Considerations for MANOVA:
MANOVA has multiple assumptions to consider which may limit its applicability: 1) observations are independent and randomly sampled 2) within-group errors are equal among groups and normally distributed 3) covariances are equal among groups 4) Errors of the multivariate variables must conform to a multivariate normal distribution.
If residuals are not multivariate normal, (refer to Gotelli & Ellsion 2012 pg. 394-98 for a helpful discussion on how to evaluate multivariate normality), then PERMANOVA (permutational multivariate ANOVA) is a non-parametric alternative to MANOVA.
Click here for a more detailed discussion of PERMANOVA.

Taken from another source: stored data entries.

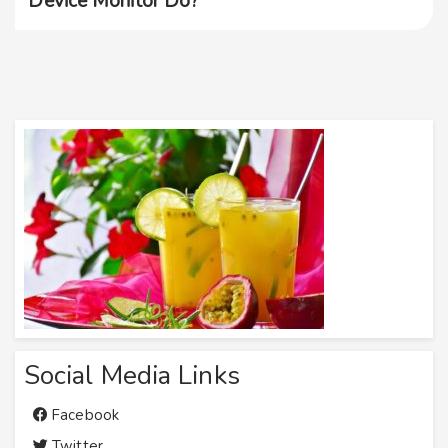
Device Monitor Do?
Social Media Links
Facebook
Twitter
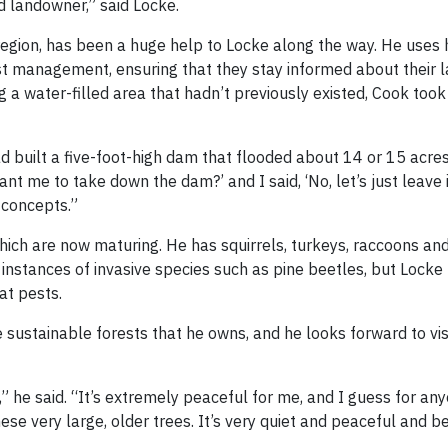
d landowner,” said Locke.
region, has been a huge help to Locke along the way. He uses
t management, ensuring that they stay informed about their 
ng a water-filled area that hadn’t previously existed, Cook too
 built a five-foot-high dam that flooded about 14 or 15 acres
t me to take down the dam?’ and I said, ‘No, let’s just leave i
y concepts.”
which are now maturing. He has squirrels, turkeys, raccoons an
instances of invasive species such as pine beetles, but Locke 
at pests.
e sustainable forests that he owns, and he looks forward to vi
,” he said. “It’s extremely peaceful for me, and I guess for a
se very large, older trees. It’s very quiet and peaceful and be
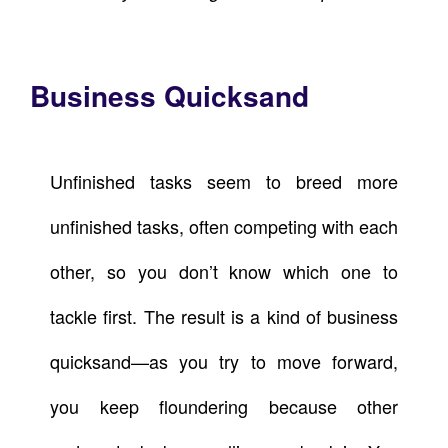
Business Quicksand
Unfinished tasks seem to breed more
unfinished tasks, often competing with each
other, so you don’t know which one to
tackle first. The result is a kind of business
quicksand—as you try to move forward,
you keep floundering because other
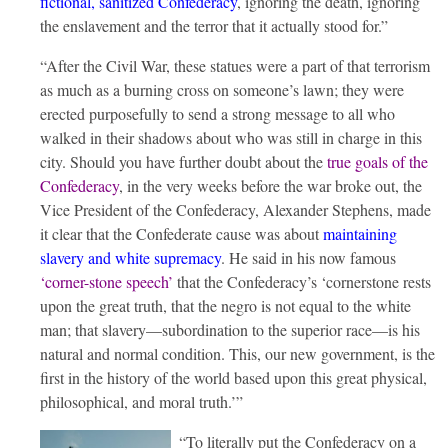
fictional, sanitized Confederacy
, ignoring the death, ignoring
the enslavement and the terror that it actually stood for.”
“After the Civil War, these statues were a part of that terrorism
as much as a burning cross on someone’s lawn; they were
erected purposefully to send a strong message to all who
walked in their shadows about who was still in charge in this
city. Should you have further doubt about the
true goals of the
Confederacy
, in the very weeks before the war broke out, the
Vice President of the Confederacy, Alexander Stephens, made
it clear that the Confederate cause was about
maintaining
slavery and white supremacy
. He said in his now famous
‘corner-stone speech’
that the Confederacy’s ‘cornerstone rests
upon the great truth, that the negro is not equal to the white
man; that slavery—subordination to the superior race—is his
natural and normal condition. This, our new government, is the
first in the history of the world based upon this great physical,
philosophical, and moral truth.’”
“To literally put the Confederacy on a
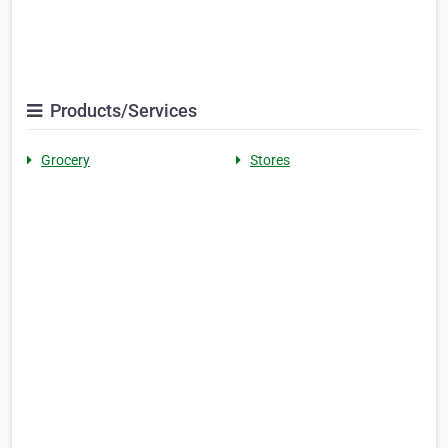
Products/Services
Grocery
Stores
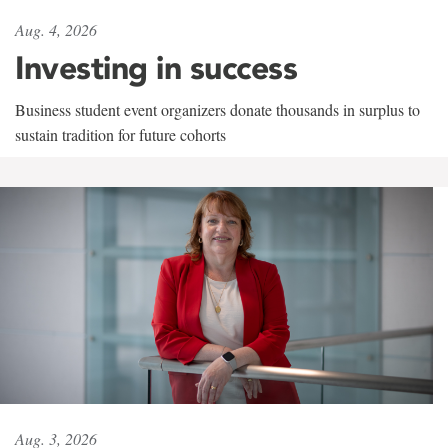
Aug. 4, 2026
Investing in success
Business student event organizers donate thousands in surplus to
sustain tradition for future cohorts
Aug. 3, 2026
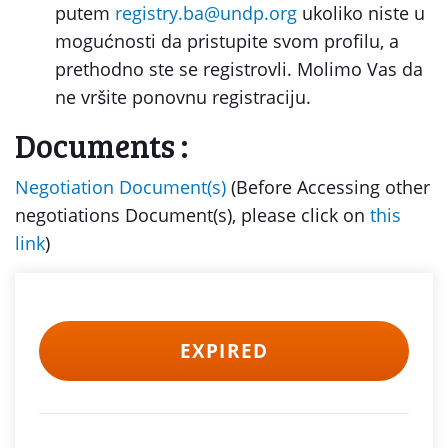
putem
registry.ba@undp.org
ukoliko niste u
mogućnosti da pristupite svom profilu, a
prethodno ste se registrovli. Molimo Vas da
ne vršite ponovnu registraciju.
Documents :
Negotiation Document(s)
(Before Accessing other
negotiations Document(s), please click on
this
link
)
EXPIRED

This method has earned itself many names - most commonly referred to as PerMANOVA. Each name emphasizes a different attribute of the design. Similar to ANOVA and MANOVA and regression, this method functions to test if there is a difference in a measure of centrality (here centroids) and spread (here dispersion). This method was developed relatively recently after Anderson (2001) showed that the sums of squares could be calculated directly using distances among data points, rather than the distances from the data points to the mean (e.g. ANOVA, MANOVA).